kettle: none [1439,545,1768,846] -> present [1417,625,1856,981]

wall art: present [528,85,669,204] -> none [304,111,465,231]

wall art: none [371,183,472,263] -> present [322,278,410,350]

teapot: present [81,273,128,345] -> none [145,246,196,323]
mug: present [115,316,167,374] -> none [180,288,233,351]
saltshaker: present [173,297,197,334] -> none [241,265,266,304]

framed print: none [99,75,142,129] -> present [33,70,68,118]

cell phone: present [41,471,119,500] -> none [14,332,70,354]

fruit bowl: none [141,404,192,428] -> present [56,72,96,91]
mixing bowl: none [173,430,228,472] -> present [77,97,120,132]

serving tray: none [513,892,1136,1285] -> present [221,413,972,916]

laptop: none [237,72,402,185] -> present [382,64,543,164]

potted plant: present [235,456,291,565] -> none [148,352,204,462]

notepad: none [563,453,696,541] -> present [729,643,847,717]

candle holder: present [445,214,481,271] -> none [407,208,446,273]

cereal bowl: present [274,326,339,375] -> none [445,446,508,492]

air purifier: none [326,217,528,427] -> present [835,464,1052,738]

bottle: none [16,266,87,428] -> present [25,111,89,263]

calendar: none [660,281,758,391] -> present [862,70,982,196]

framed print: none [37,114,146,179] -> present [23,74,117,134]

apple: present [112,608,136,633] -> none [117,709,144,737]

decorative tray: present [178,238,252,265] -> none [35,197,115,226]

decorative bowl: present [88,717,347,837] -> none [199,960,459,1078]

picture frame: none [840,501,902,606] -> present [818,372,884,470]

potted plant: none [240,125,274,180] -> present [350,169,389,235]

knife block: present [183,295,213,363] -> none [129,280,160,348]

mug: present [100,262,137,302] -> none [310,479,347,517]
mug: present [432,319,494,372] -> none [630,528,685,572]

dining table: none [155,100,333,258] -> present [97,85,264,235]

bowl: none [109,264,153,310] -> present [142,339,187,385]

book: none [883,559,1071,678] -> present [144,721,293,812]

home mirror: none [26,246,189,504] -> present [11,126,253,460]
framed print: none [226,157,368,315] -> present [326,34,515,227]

______

# [PROBLEM REQUIREMENTS]
Wherever a line in the data above contains the word "framed", copy that line.

# [WRITTEN RESPONSE]
framed print: none [99,75,142,129] -> present [33,70,68,118]
framed print: none [37,114,146,179] -> present [23,74,117,134]
framed print: none [226,157,368,315] -> present [326,34,515,227]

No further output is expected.